Old Leftists typically defined themselves as atheists and rejected the idea that they had faith of any kind. Bush’s atheism, on the other hand, extends to his recognition that Marxism shares elements of doctrine with religion. “…. Revolutionary Marxism was essentially that, a classical oppositional-salvational religion …” (p. 72). He has rejected the faith of his own parents and of the parent of the magazine he edits, Jewish Currents. This double rejection is what enabled him to negotiate the merger between the magazine and the Workmen’s Circle, between the “Judean People’s Front” and the “People’s Front of Judea.” And yet, Bush is not someone who should be characterized by rejection. He reconciles his Judaism and his atheism without any problems. He respects the need for religion, and he looks upon his personal Woodstocker experiences as enlightening. Most of all, however, he feels, “I treasure being a modern, Western man and I have no nostalgia for the helpless conditions in which my superstitious ancestors lived” (pp. 176-77).

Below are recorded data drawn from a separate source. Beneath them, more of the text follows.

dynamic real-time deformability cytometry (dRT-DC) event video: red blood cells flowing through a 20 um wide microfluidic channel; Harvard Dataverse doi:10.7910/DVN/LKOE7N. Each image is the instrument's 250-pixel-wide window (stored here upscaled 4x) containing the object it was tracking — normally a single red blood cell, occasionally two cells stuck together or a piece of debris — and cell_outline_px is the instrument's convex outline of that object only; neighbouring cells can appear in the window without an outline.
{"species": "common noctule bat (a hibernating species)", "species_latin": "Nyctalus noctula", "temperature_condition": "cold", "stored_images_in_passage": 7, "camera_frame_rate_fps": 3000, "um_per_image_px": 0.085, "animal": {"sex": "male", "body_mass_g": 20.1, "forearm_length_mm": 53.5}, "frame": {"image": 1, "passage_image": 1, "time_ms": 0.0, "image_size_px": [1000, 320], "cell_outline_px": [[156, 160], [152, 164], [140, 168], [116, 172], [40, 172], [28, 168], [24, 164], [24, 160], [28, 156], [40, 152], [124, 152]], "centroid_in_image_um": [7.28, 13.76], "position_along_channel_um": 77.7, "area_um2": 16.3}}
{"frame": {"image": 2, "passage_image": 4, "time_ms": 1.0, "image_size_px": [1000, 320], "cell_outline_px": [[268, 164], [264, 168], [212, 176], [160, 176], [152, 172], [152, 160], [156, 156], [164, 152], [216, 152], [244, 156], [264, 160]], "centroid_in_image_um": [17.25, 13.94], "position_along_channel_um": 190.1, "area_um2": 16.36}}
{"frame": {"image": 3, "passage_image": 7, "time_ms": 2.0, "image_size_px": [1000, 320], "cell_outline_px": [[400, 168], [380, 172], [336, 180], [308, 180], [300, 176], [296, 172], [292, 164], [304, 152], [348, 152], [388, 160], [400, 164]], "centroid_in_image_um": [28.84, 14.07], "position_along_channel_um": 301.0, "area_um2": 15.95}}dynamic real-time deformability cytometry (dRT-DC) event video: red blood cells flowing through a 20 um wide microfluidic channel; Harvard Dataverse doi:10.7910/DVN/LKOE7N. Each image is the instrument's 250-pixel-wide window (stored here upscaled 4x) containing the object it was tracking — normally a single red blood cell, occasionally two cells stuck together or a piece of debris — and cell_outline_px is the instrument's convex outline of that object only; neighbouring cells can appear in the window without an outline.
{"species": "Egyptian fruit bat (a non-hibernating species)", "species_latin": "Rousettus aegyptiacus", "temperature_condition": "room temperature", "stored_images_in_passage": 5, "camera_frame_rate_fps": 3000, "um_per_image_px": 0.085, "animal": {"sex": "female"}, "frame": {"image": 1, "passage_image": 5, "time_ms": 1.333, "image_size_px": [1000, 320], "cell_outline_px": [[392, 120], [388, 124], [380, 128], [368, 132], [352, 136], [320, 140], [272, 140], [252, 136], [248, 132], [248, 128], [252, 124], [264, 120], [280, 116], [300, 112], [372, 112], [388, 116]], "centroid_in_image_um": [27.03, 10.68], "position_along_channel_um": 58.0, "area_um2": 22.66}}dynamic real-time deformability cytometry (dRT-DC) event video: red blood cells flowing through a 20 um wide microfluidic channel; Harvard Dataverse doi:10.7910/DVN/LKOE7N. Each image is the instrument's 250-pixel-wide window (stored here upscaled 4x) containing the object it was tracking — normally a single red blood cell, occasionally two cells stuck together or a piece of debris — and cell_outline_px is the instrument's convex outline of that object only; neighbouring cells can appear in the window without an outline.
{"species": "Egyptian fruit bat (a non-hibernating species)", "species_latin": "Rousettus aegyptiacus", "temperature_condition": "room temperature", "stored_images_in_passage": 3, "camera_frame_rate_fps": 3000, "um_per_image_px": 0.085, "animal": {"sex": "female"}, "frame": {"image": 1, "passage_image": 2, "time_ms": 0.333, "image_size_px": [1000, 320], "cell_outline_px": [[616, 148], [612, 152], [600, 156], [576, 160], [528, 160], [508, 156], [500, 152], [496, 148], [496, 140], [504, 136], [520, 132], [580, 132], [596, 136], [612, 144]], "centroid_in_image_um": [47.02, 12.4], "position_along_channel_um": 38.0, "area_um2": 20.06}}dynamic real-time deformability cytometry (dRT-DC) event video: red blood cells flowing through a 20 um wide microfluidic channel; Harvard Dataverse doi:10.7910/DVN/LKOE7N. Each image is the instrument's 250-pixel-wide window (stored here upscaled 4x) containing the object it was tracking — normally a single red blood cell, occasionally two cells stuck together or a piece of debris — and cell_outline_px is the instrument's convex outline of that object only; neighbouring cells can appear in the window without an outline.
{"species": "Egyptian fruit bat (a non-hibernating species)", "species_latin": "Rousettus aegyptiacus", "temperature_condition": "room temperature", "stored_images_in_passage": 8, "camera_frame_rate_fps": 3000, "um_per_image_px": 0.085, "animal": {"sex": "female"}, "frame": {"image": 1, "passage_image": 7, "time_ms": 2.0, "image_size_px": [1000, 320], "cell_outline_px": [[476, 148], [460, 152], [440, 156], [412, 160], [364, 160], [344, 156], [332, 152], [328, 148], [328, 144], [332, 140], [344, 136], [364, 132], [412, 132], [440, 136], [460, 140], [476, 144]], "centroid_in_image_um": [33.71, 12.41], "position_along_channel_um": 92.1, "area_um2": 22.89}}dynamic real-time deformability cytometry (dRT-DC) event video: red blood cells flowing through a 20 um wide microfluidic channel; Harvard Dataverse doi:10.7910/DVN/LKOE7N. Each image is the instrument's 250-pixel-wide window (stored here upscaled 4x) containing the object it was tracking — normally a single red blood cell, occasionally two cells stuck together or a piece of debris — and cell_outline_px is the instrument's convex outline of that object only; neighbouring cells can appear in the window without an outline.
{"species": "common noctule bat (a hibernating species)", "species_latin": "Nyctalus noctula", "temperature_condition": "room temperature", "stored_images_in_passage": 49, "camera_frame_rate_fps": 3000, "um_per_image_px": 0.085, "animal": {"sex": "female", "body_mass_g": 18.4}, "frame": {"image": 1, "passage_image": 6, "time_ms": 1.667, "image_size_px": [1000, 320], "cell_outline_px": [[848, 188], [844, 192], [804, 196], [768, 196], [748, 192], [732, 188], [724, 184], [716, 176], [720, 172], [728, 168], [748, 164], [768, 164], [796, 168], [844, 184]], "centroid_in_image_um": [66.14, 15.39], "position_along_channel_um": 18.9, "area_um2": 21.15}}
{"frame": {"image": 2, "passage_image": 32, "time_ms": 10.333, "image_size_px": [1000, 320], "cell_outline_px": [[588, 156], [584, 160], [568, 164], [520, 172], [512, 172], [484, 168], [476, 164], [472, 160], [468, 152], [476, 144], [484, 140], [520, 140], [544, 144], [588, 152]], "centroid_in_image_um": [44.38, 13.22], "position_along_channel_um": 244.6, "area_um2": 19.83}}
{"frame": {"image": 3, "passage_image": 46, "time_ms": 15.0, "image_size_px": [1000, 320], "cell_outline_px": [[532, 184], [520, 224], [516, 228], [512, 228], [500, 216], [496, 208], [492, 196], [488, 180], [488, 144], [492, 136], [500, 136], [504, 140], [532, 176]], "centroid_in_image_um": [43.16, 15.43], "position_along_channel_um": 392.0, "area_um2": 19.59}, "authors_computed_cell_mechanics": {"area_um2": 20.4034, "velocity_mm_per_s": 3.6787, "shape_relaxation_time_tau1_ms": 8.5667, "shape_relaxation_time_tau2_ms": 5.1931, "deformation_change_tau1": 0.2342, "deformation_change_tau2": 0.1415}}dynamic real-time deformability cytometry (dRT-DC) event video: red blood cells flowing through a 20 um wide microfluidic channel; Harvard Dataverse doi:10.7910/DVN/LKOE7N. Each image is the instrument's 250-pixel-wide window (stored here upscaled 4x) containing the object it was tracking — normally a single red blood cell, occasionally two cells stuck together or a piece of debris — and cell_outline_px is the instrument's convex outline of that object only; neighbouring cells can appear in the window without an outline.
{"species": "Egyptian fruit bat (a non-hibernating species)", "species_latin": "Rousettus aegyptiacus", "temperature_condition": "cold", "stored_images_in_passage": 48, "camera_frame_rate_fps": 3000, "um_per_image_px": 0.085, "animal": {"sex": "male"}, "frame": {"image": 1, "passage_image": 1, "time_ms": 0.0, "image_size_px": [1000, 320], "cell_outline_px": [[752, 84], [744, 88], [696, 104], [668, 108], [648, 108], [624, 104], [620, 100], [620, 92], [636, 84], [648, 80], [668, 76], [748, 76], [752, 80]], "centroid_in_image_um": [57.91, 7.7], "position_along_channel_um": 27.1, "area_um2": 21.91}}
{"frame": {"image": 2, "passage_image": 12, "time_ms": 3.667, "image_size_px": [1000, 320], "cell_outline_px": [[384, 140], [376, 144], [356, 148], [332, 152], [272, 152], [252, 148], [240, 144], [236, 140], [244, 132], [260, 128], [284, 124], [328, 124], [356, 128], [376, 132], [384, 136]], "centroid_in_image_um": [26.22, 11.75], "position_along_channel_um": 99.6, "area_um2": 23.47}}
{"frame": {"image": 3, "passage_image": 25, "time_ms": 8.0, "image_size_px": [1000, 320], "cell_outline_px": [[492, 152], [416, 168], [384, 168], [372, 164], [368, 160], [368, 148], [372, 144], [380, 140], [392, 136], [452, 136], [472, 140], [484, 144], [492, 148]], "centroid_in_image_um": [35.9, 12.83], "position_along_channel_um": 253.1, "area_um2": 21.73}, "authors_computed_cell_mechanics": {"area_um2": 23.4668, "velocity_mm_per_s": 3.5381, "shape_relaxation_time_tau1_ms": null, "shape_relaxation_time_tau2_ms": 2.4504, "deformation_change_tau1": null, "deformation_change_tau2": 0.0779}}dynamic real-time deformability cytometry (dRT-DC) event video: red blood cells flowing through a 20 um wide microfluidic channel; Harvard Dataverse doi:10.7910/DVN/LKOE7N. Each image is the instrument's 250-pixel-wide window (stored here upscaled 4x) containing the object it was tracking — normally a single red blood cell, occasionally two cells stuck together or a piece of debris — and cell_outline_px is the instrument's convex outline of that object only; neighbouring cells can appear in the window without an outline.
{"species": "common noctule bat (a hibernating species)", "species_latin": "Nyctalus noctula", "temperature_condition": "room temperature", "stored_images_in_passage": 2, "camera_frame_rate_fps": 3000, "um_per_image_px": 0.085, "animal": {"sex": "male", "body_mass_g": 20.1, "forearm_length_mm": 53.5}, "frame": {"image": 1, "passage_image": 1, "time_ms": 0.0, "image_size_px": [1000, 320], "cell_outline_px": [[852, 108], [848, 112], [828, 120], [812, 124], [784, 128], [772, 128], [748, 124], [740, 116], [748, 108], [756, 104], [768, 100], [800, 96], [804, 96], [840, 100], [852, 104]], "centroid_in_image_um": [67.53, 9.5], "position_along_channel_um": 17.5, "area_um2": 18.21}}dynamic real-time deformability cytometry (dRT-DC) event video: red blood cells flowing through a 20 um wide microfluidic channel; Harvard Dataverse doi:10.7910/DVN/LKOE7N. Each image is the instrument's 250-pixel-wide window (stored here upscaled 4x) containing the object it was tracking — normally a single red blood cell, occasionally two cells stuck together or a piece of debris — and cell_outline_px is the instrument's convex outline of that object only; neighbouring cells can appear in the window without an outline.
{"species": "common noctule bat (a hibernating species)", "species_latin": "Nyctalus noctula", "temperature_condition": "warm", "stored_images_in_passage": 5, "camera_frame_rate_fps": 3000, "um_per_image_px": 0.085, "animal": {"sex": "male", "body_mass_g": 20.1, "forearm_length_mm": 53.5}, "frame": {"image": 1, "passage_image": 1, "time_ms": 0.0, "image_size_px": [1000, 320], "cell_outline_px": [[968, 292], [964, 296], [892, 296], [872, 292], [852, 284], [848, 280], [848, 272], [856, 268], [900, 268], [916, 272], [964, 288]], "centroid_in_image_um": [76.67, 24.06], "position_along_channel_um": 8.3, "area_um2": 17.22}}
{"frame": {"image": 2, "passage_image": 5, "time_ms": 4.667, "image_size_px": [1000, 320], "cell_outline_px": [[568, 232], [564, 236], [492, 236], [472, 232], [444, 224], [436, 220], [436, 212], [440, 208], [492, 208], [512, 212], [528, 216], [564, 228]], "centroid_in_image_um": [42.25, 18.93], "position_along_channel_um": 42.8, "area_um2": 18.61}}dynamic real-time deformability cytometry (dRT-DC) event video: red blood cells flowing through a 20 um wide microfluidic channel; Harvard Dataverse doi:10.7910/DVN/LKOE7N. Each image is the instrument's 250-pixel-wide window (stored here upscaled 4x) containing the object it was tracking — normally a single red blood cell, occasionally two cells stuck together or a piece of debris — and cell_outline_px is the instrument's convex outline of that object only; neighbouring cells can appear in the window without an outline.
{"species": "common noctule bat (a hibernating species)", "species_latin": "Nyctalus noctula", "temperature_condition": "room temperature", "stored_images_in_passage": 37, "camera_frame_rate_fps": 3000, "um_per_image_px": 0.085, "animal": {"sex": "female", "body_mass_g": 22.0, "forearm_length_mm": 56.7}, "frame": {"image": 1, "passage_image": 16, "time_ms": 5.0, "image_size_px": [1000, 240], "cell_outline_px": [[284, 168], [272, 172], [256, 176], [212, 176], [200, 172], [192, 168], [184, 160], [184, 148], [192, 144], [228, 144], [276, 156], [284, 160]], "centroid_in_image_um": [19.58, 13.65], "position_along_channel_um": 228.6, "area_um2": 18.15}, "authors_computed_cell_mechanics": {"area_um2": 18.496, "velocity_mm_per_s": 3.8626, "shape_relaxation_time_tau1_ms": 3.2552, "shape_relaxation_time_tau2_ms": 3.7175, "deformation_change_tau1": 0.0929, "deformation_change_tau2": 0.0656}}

Lawrence Bush, the atheist, ends his book with a story from the Babylonian Talmud, Bava Metzia 59b, in which a group of rabbis reject proof by miracle in favor of majority rule. In this parable, God reacts by laughing and saying, “My children have defeated Me, my children have won” (p. 187). Bush is citing the Talmud as an argument in favor of atheism! How very Jewish!

Update:  In March 2009, the Workmen’s Circle / Arbeter Ring sent the following message to its members: “After four years of publishing Jewish Currents magazine and providing it to our members as a benefit for their membership, we are returning the magazine to its independence. This decision is strictly financial.”

A version of this review appeared in Midstream, versionVolume LV, Number 4, Fall 2009.